*SOURCE TEXT*:
Lawmakers from states with auto interests have argued the pact would give South Korea unimpeded access to the US auto market without going far enough to ensure Seoul dismantles barriers to its auto market.

Last year, South Korea exported 700,000 cars to the United States while U.S. carmakers sold 6,000 in South Korea, Clinton said, attributing more than 80 per cent of a 13 billion dollar US trade deficit with South Korea to such lopsided figures.

The two countries released a nearly completed text of their draft pact in late May. The trade deal would be the biggest for the United States since the North American Free Trade Agreement signed in December 1992.

In posting the text on its Web site on May 25, the US Trade Representative's Office said the so-called KORUS pact would ''level the playing field'' in U.S.-Korean auto trade.

But Clinton said in a statement the deal did not go far enough to scrap ''the multitude of informal barriers that severely restrict the sale of American vehicles.'' ''Unless those barriers fall, American carmakers will face increased competition at home and won't get greater access to South Korea's market,'' she said.

*WORK REQUEST*: Please pick up the article on the South Korea trade pact and auto trade where it stops, and continue it. You will not need the data to do this.

*SUPPLIED MATERIAL*:

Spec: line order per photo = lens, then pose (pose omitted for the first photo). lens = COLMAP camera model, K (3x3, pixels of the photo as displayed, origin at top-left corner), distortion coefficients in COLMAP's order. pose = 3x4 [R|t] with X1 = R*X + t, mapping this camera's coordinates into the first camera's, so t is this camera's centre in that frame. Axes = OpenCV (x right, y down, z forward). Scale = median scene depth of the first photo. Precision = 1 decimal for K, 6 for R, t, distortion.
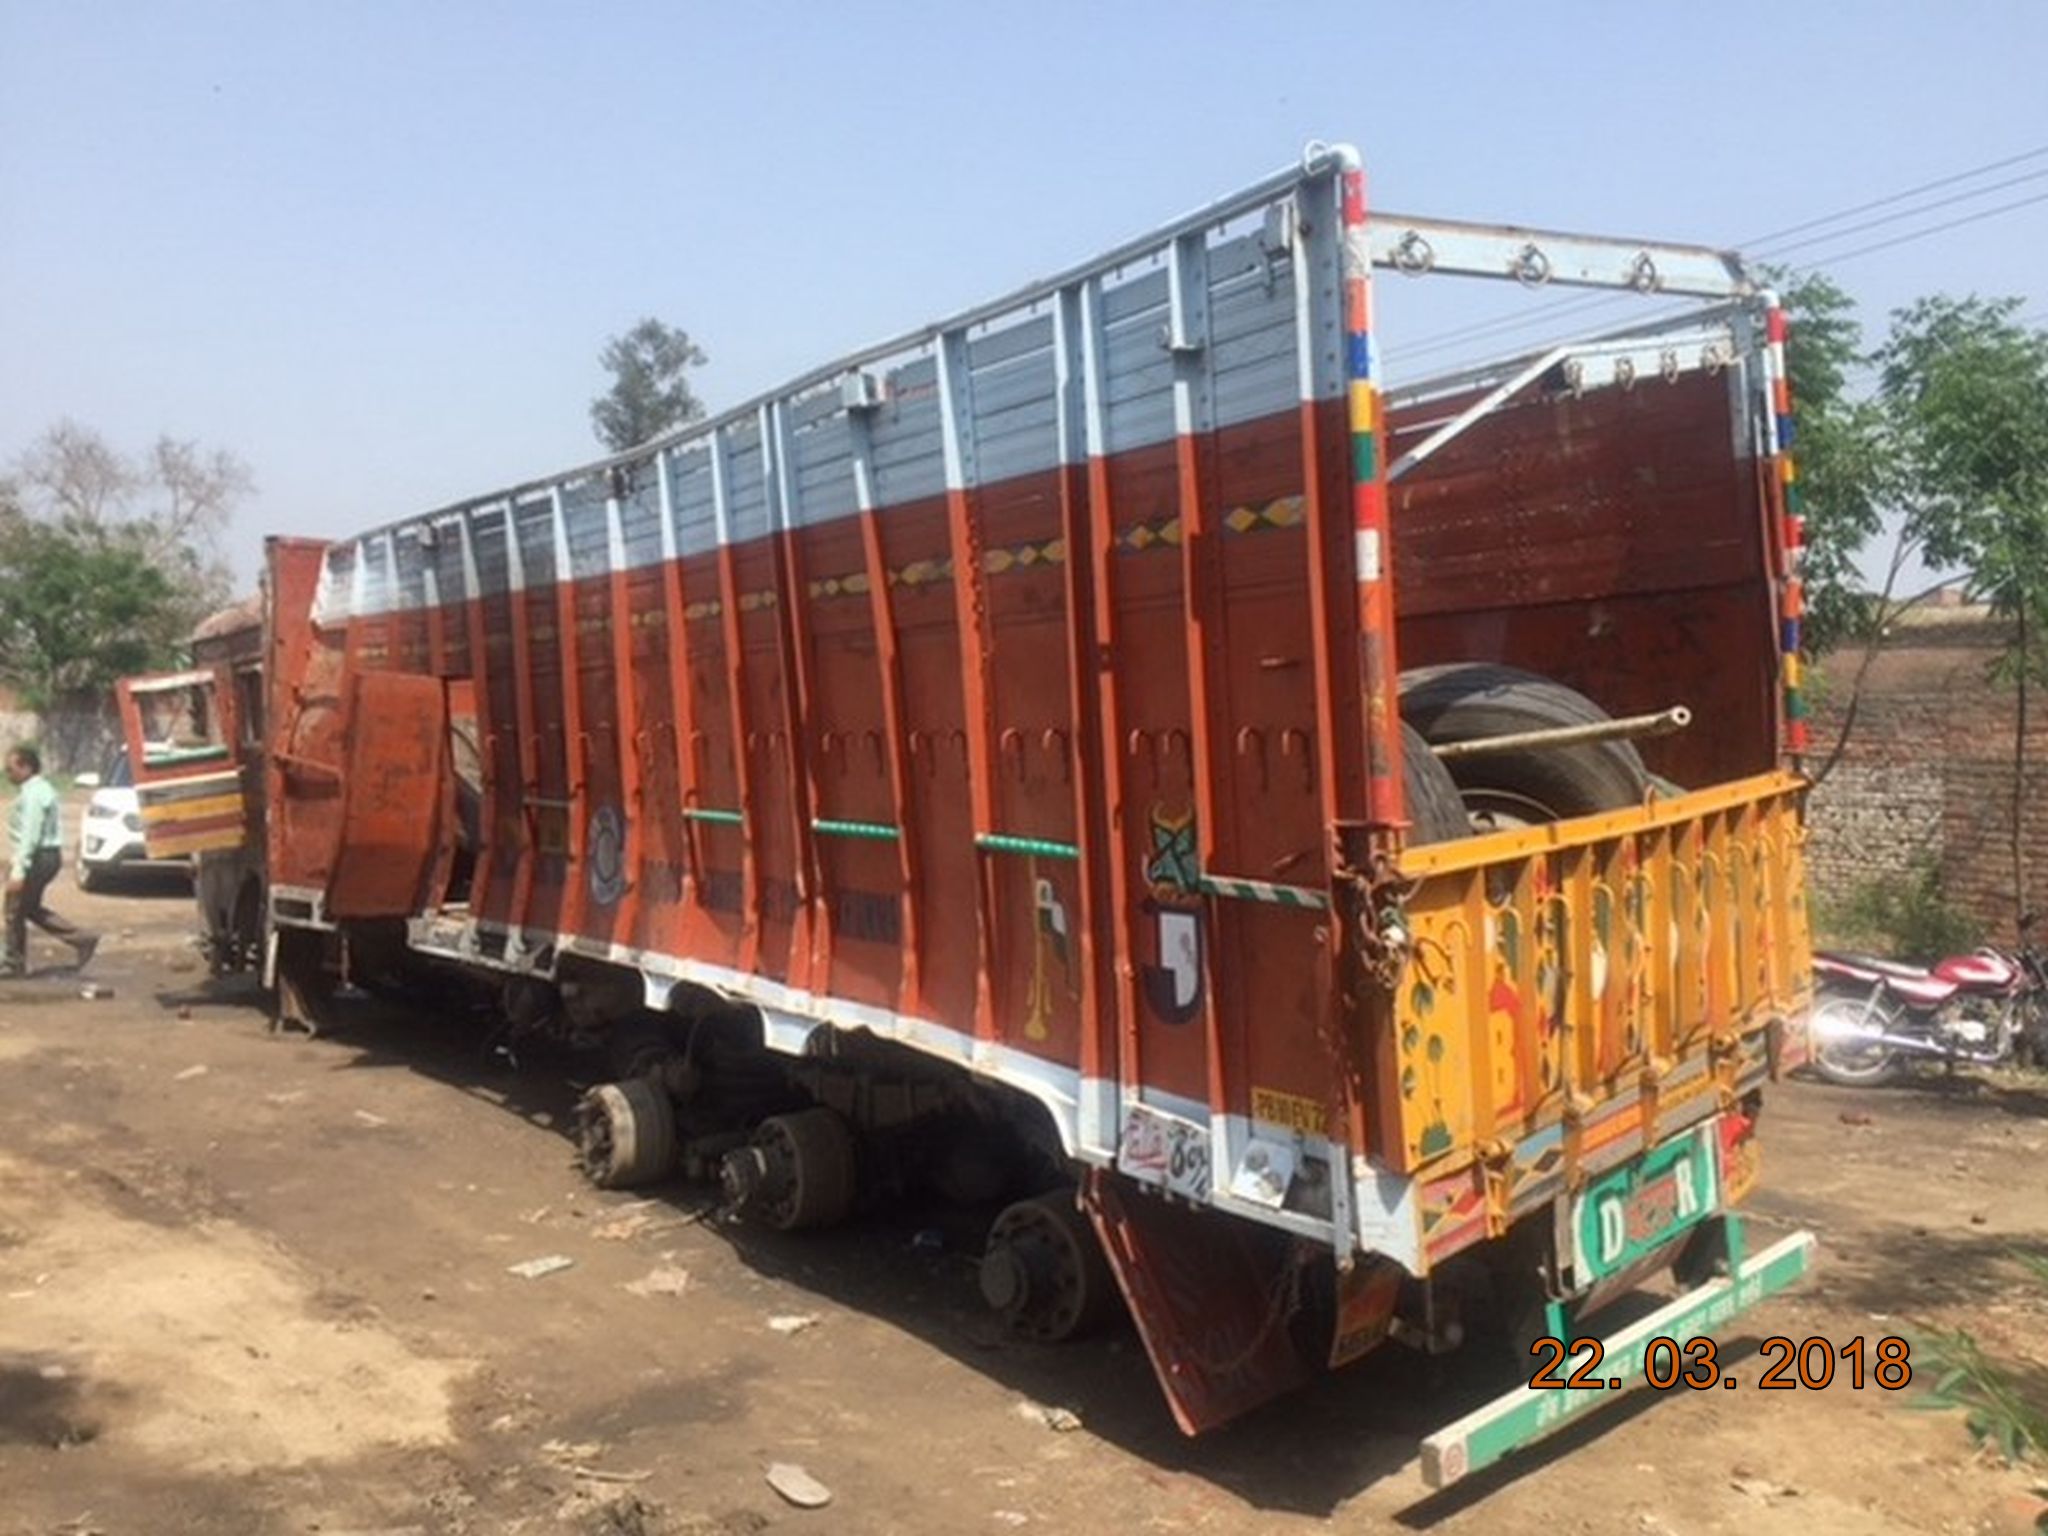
lens RADIAL K [[1728.6, 0, 1035.6], [0, 1728.6, 768.6], [0, 0, 1]] dist [0.078400, -0.098592]
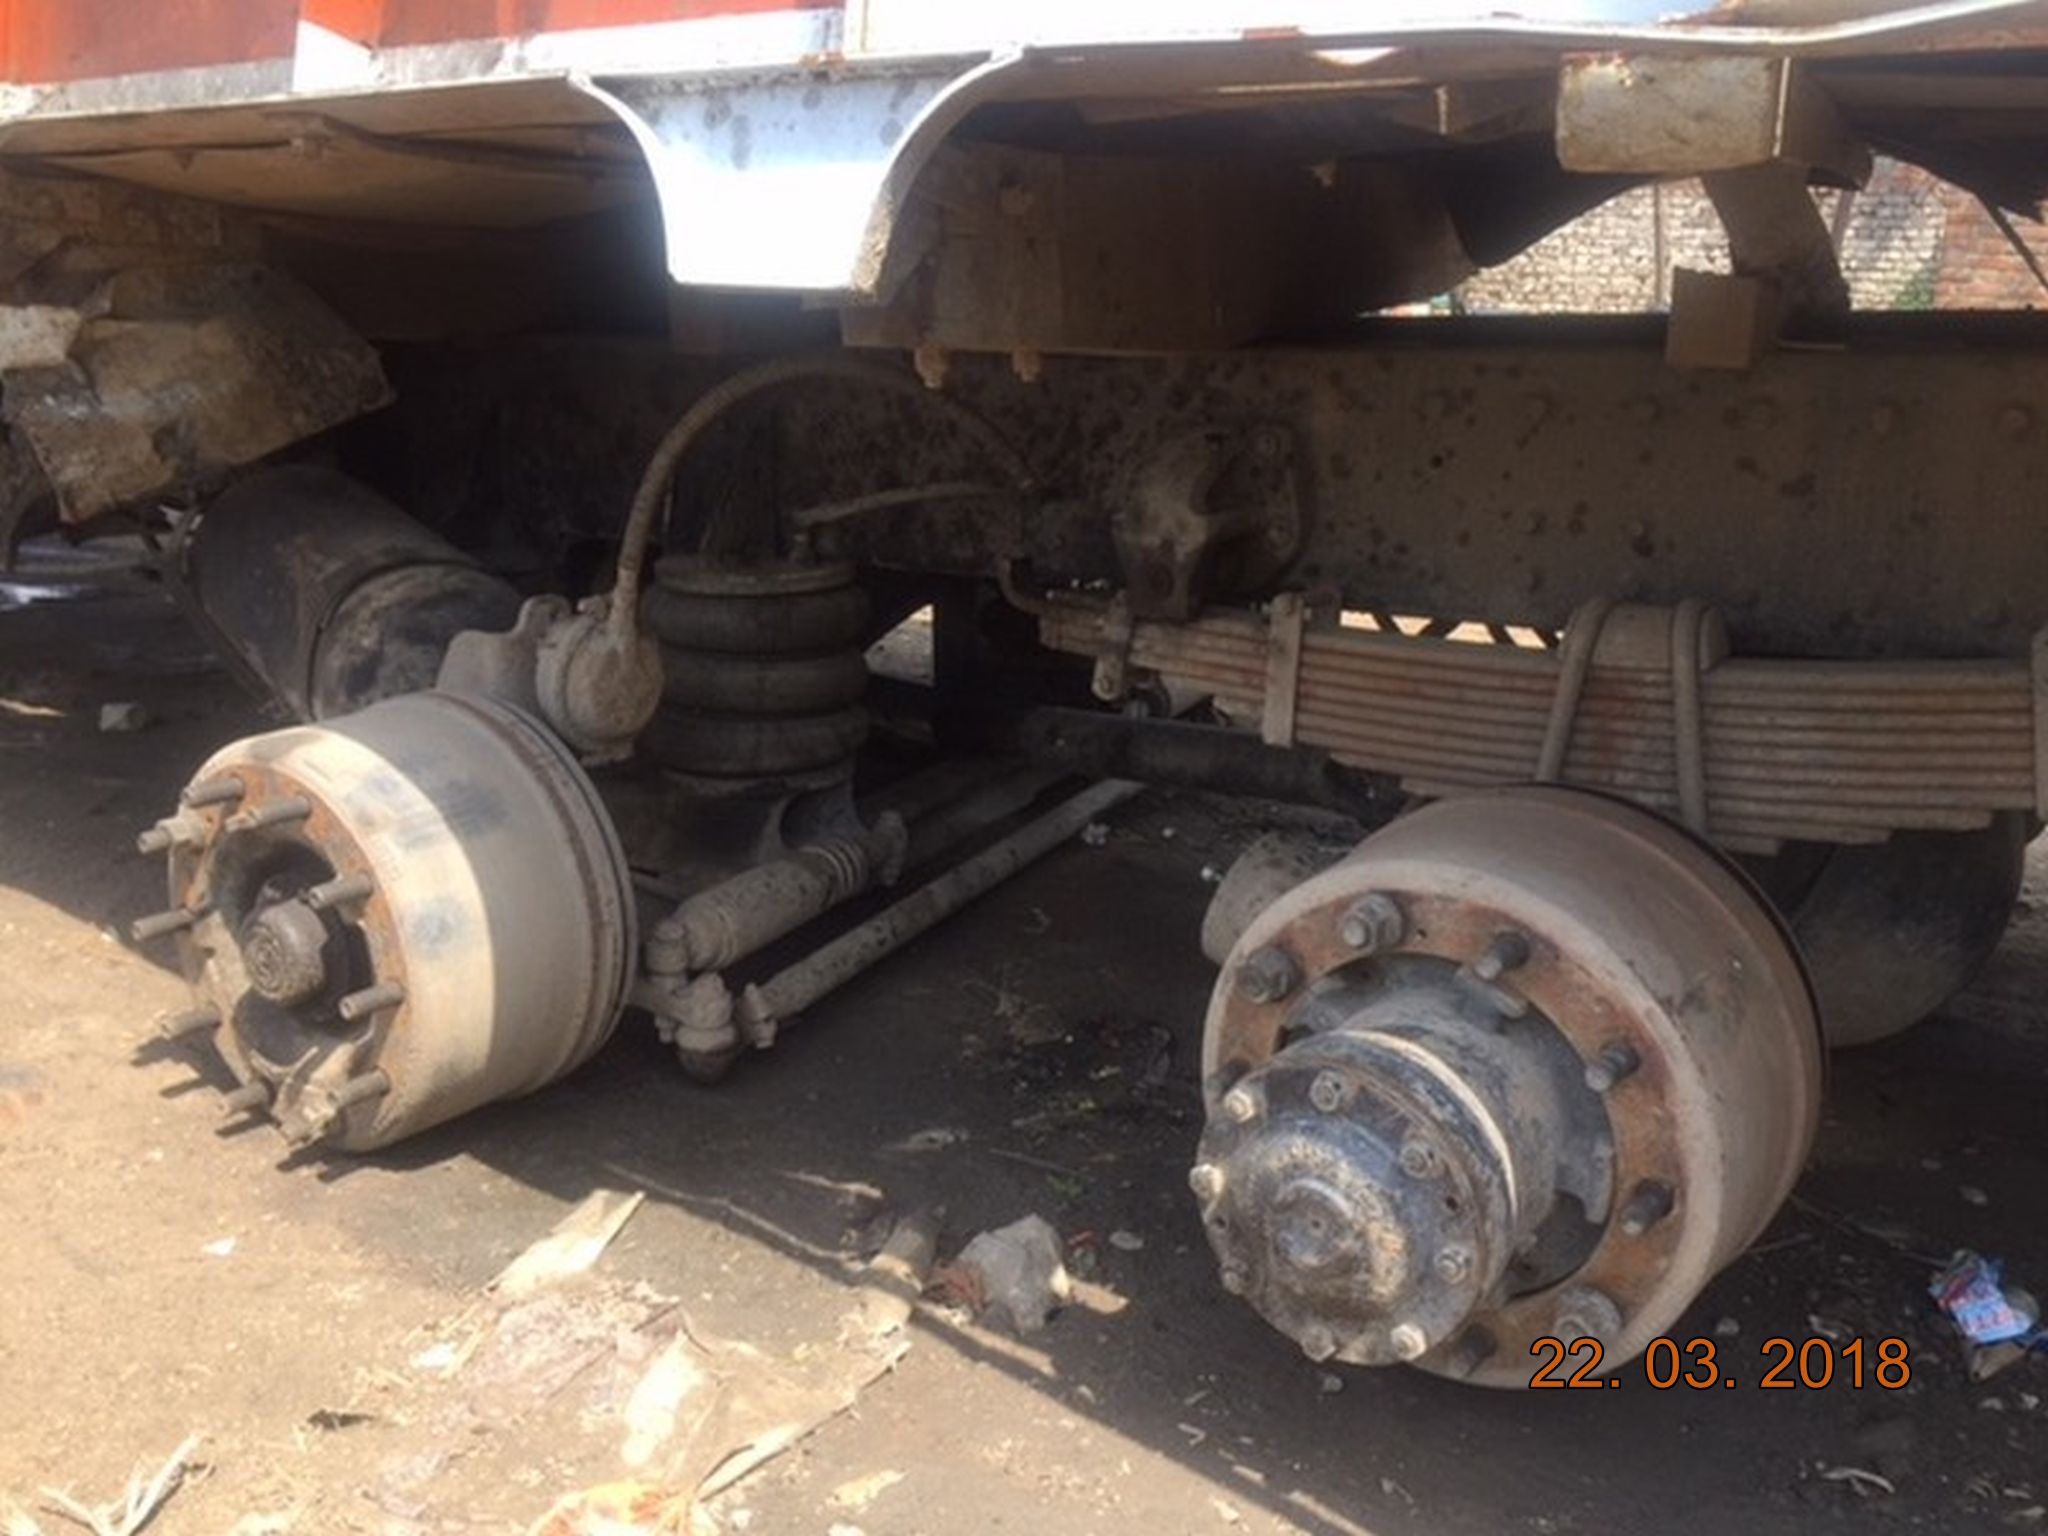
lens RADIAL K [[1728.6, 0, 1035.6], [0, 1728.6, 768.6], [0, 0, 1]] dist [0.078400, -0.098592]
pose [[0.945615, -0.081143, 0.315004, -0.088673], [-0.001902, 0.966992, 0.254799, 0.050127], [-0.325282, -0.241541, 0.914248, 0.295854]]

*OUTPUT BELOW*:
The US International Trade Commission is due to hold a hearing this month on the economic impact of the agreement.

The earliest the Bush administration could submit the deal to Congress is late 2007, after the ITC delivers its report.

That could set the stage for a vote sometime next year, but congressional action could be delayed until after the November 2008 presidential election.

Opinion polls show Clinton, who was first lady when her husband Bill was president, in the lead among Democrats hoping to win their party's nomination to run for the presidency.